English Summary

SAMHELL is a cross-boundary cooperation between Sweden and Norway regarding rock art. The project is led by the County Administrative Board in Västra Götaland and the Norwegian Directorate for Cultural Heritage, in partnership with the University of Bergen.

The project started in may 2019 and will continue until november 2022. It is included in the Interreg Sweden-Norway programme within the section of “Cross-border cooperation” (“Gränslöst samarbete”), and is partly financed through the European Regional Development Fund.


During the later decades of the 20th century, it became increasingly clear that several rock art sites were exposed to weathering and suffered risk of destruction.

Projects that focused on the causes of degradation were carried out in both Norway and Sweden – such as the Interreg project “Rock carvings in Borderland”, which lasted from 1997 to 2000 – brought about new findings on the degradation of granite (i.e. hosting most of the rock art in this region). Since then, Sweden and Norway have made progress in the areas of research, care and management of rock art.

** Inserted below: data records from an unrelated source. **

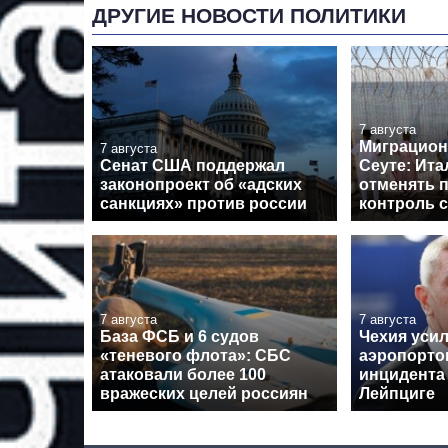
ДРУГИЕ НОВОСТИ ПОЛИТИКИ
7 августа
Миграцион
7 августа
Сенат США поддержал
Сеуте: Ита
законопроект об «адских
отменять 
санкциях» против россии
контроль 
7 августа
7 августа
База ФСБ и 6 судов
Чехия уси
«теневого флота»: СБС
аэропорто
атаковали более 100
инцидента
вражеских целей россиян
Лейпциге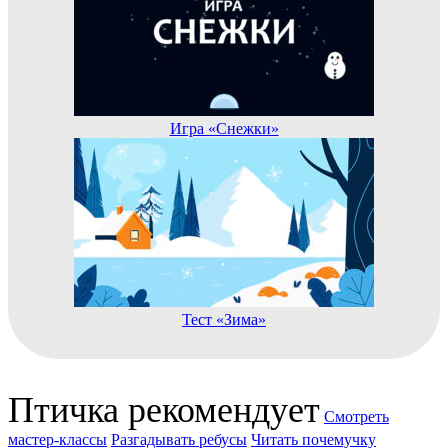
Игра «Снежки»
Тест «Зима»
Птичка рекомендует
Смотреть
мастер-классы
Разгадывать ребусы
Читать почемучку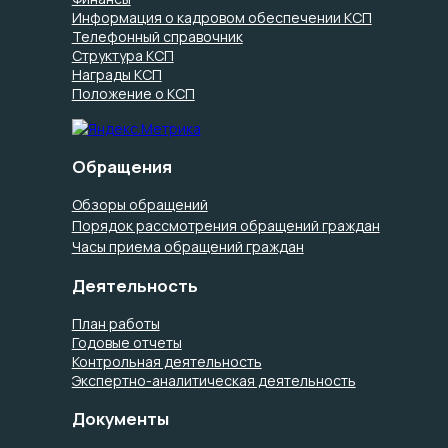
Информация о кадровом обеспечении КСП
Телефонный справочник
Структура КСП
Награды КСП
Положение о КСП
Обращения
Обзоры обращений
Порядок рассмотрения обращений граждан
Часы приема обращений граждан
Деятельность
План работы
Годовые отчеты
Контрольная деятельность
Экспертно-аналитическая деятельность
Документы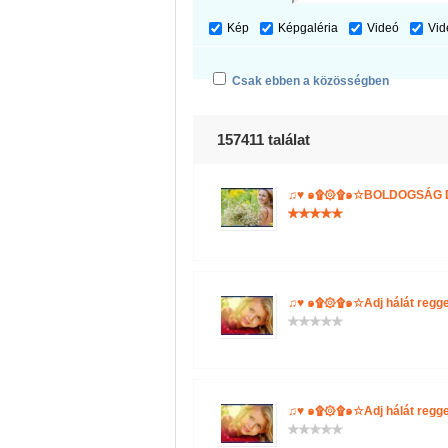
Kép
Képgaléria
Videó
Vid
Csak ebben a közösségben
157411 találat
♫♥ ๑۩۞۩๑☆BOLDOGSÁG D
♫♥ ๑۩۞۩๑☆Adj hálát reg
♫♥ ๑۩۞۩๑☆Adj hálát reg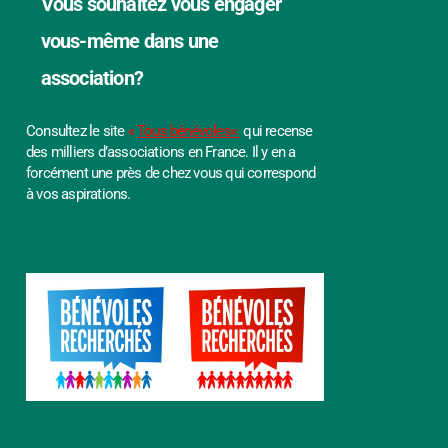
Vous souhaitez vous engager
vous-même dans une
association?
Consultez le site
«
T
ous bénévole
s
«
qui recense
des milliers d’associations en France. Il y en a
forcément une près de chez vous qui correspond
à vos aspirations.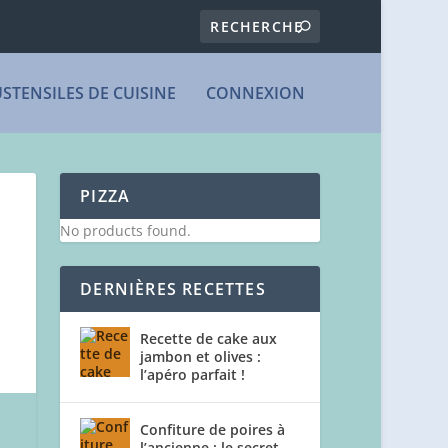
USTENSILES DE CUISINE
CONNEXION
PIZZA
No products found.
DERNIÈRES RECETTES
Recette de cake aux
jambon et olives :
l’apéro parfait !
Confiture de poires à
l’ancienne : le secret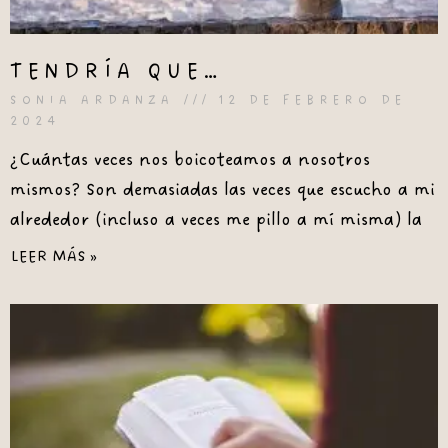
TENDRÍA QUE…
SONIA ARDANZA
12 DE FEBRERO DE
2024
¿Cuántas veces nos boicoteamos a nosotros
mismos? Son demasiadas las veces que escucho a mi
alrededor (incluso a veces me pillo a mí misma) la
LEER MÁS »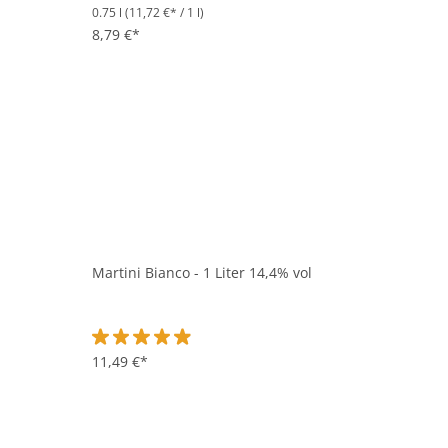
0.75 l
(11,72 €* / 1 l)
Durchschnittliche Bewertung von 5 von 5 Sternen
8,79 €*
Martini Bianco - 1 Liter 14,4% vol
Durchschnittliche Bewertung von 4.9 von 5 Sternen
11,49 €*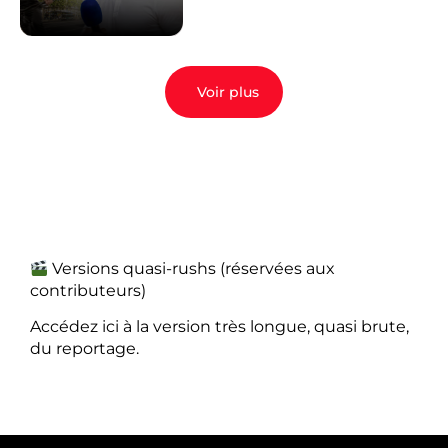
Voir plus
Versions quasi-rushs (réservées aux
contributeurs)
Accédez ici à la version très longue, quasi brute,
du reportage.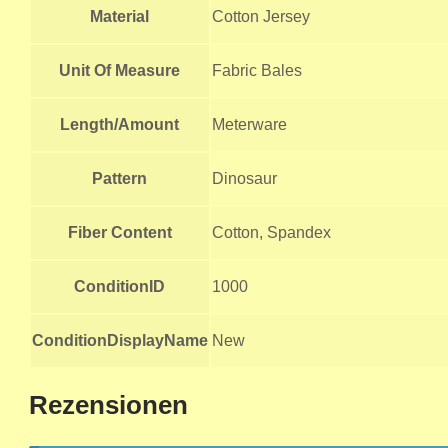
Material
Cotton Jersey
Unit Of Measure
Fabric Bales
Length/Amount
Meterware
Pattern
Dinosaur
Fiber Content
Cotton, Spandex
ConditionID
1000
ConditionDisplayName
New
Rezensionen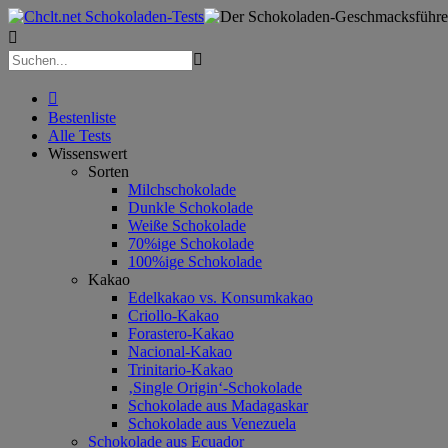



Bestenliste
Alle Tests
Wissenswert
Sorten
Milchschokolade
Dunkle Schokolade
Weiße Schokolade
70%ige Schokolade
100%ige Schokolade
Kakao
Edelkakao vs. Konsumkakao
Criollo-Kakao
Forastero-Kakao
Nacional-Kakao
Trinitario-Kakao
‚Single Origin‘-Schokolade
Schokolade aus Madagaskar
Schokolade aus Venezuela
Schokolade aus Ecuador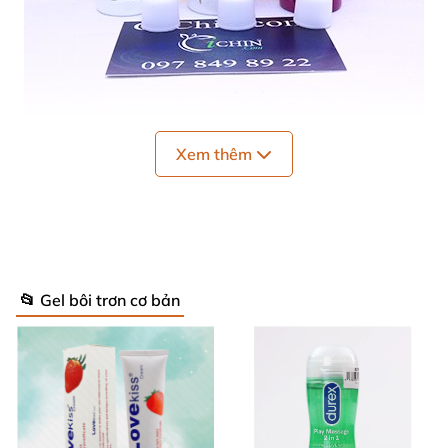
Xem thêm
Gel mới có 3 mùi Chanh-Dâu-Táo
Chất bôi trơn gốc nước Hot Kiss 50ml hương
thơm tươi mát dễ chịu khử mùi tốt
📂 Gel bôi trơn cơ bản
Dung dịch bôi trơn Hot Kiss chiết xuất 100% từ
thiên nhiên giúp quan hệ dễ dàng trơn tru hơn
,
với
hương dâu ngọt ngào
, mang lại cho đôi lứa
những
giây phút khoái cảm tuyệt vời
. Là dòng gel bôi trơn
thơm mát dành cho
những người thích phong cách xì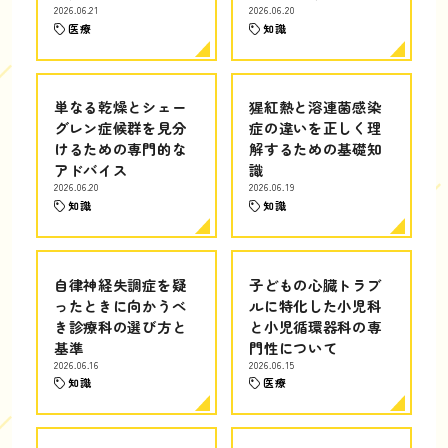
2026.06.21
2026.06.20
医療
知識
単なる乾燥とシェー
猩紅熱と溶連菌感染
グレン症候群を見分
症の違いを正しく理
けるための専門的な
解するための基礎知
アドバイス
識
2026.06.20
2026.06.19
知識
知識
自律神経失調症を疑
子どもの心臓トラブ
ったときに向かうべ
ルに特化した小児科
き診療科の選び方と
と小児循環器科の専
基準
門性について
2026.06.16
2026.06.15
知識
医療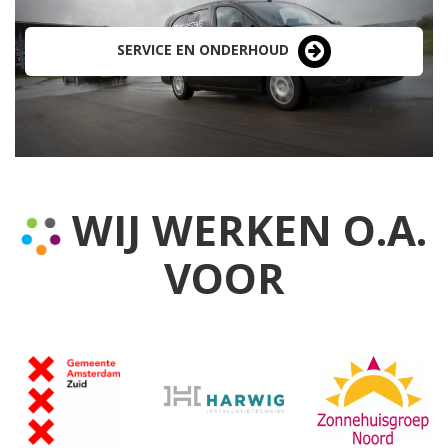
SERVICE EN ONDERHOUD
WIJ WERKEN O.A.
VOOR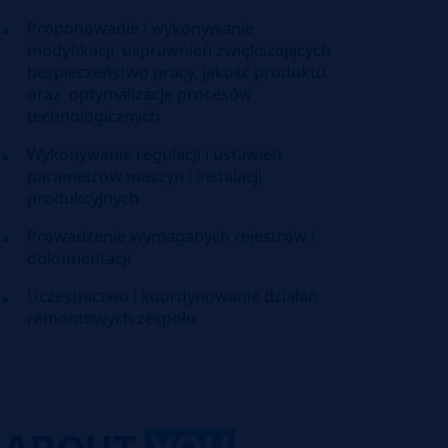
Proponowanie i wykonywanie
modyfikacji, usprawnień zwiększających
bezpieczeństwo pracy, jakość produktu
oraz optymalizację procesów
technologicznych
Wykonywanie regulacji i ustawień
parametrów maszyn i instalacji
produkcyjnych
Prowadzenie wymaganych rejestrów i
dokumentacji
Uczestnictwo i koordynowanie działań
remontowych zespołu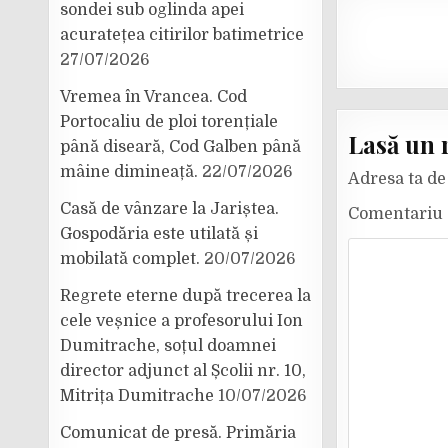
sondei sub oglinda apei
acuratețea citirilor batimetrice
27/07/2026
Vremea în Vrancea. Cod
Portocaliu de ploi torențiale
Lasă un 
până diseară, Cod Galben până
mâine dimineață.
22/07/2026
Adresa ta de 
Casă de vânzare la Jariștea.
Comentariu
Gospodăria este utilată și
mobilată complet.
20/07/2026
Regrete eterne după trecerea la
cele veșnice a profesorului Ion
Dumitrache, soțul doamnei
director adjunct al Școlii nr. 10,
Mitrița Dumitrache
10/07/2026
Comunicat de presă. Primăria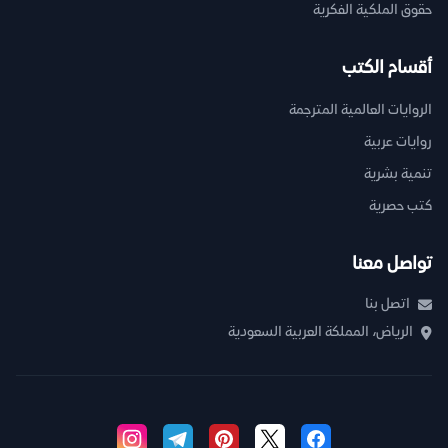
حقوق الملكية الفكرية
أقسام الكتب
الروايات العالمية المترجمة
روايات عربية
تنمية بشرية
كتب حصرية
تواصل معنا
اتصل بنا
الرياض، المملكة العربية السعودية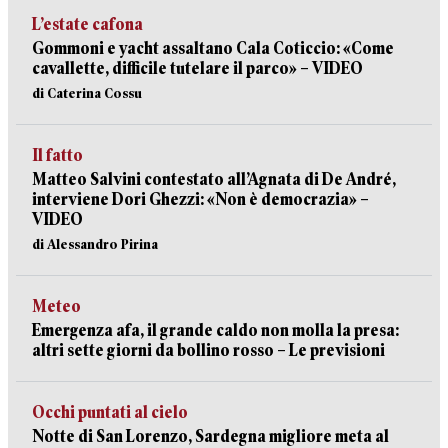
L’estate cafona
Gommoni e yacht assaltano Cala Coticcio: «Come
cavallette, difficile tutelare il parco» – VIDEO
di Caterina Cossu
Il fatto
Matteo Salvini contestato all’Agnata di De André,
interviene Dori Ghezzi: «Non è democrazia» –
VIDEO
di Alessandro Pirina
Meteo
Emergenza afa, il grande caldo non molla la presa:
altri sette giorni da bollino rosso – Le previsioni
Occhi puntati al cielo
Notte di San Lorenzo, Sardegna migliore meta al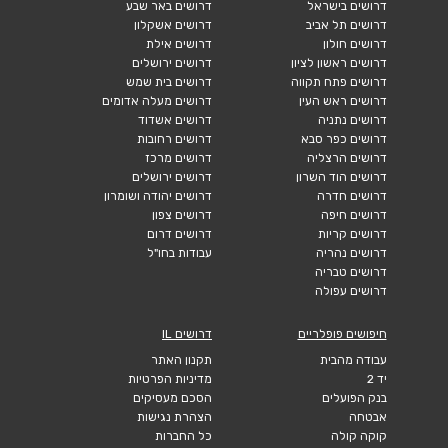
דרושים בישראל
דרושים באר שבע
דרושים תל אביב
דרושים אשקלון
דרושים חולון
דרושים אילת
דרושים ראשון לציון
דרושים ירושלים
דרושים פתח תקווה
דרושים בית שמש
דרושים ראש העין
דרושים מעלה אדומים
דרושים נתניה
דרושים אשדוד
דרושים כפר סבא
דרושים רחובות
דרושים הרצליה
דרושים מרכז
דרושים הוד השרון
דרושים ירושלים
דרושים חדרה
דרושים יהודה ושומרון
דרושים חיפה
דרושים צפון
דרושים קריות
דרושים דרום
דרושים נהריה
עבודות בחו"ל
דרושים טבריה
דרושים עפולה
חיפושים פופלריים
דרושים IL
עבודה מהבית
תקנון האתר
יד 2
מדיניות הפרטיות
בנק הפועלים
הסכם מעסיקים
אבטחה
הצהרת נגישות
קוקה קולה
כל החברות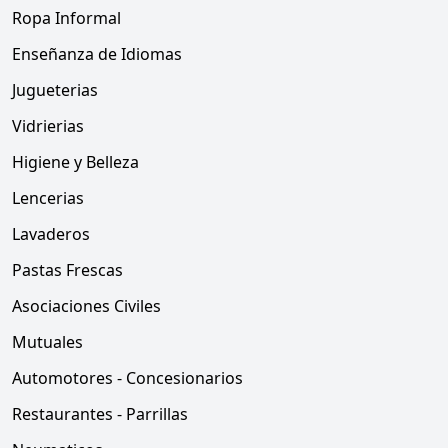
Ropa Informal
Enseñanza de Idiomas
Jugueterias
Vidrierias
Higiene y Belleza
Lencerias
Lavaderos
Pastas Frescas
Asociaciones Civiles
Mutuales
Automotores - Concesionarios
Restaurantes - Parrillas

The objective of the project is to promote the exchange of experiences, facilitate learning opportunities and form the foundation of a long-term cross-border cooperation. The overall project objectives are to create:

– a lasting cross-border collaboration on visualisation, preservation and care of rock art

– common routines and methodologies (standards) for documentation, care and visibility of rock art

– a joint standardised 3D documentation method

The projects goal are achieved by realising the following sub-projects:

Sub-project 1 – Preservation and care – Best Practice: this sub-goal is achieved by studying and summarising the last 30 years of research related to the degradation of rock carvings. The results are to be realised as a set of best-practice guidelines for the preservation and care of rock carvings.

Sub-project 2 – Visualisation of rock carvings: this sub-goal is reached through the evaluation of different non-destructive methods for making rock carvings available.

Sub-project 3 – Evaluation report on 3D technology as a documentation standard for rock carvings: this sub-goal is achieved by comparing earlier traditional documentation of rock carvings with current 3D scans, and evaluating suitable 3D software for visualisation and for analysis of weathering.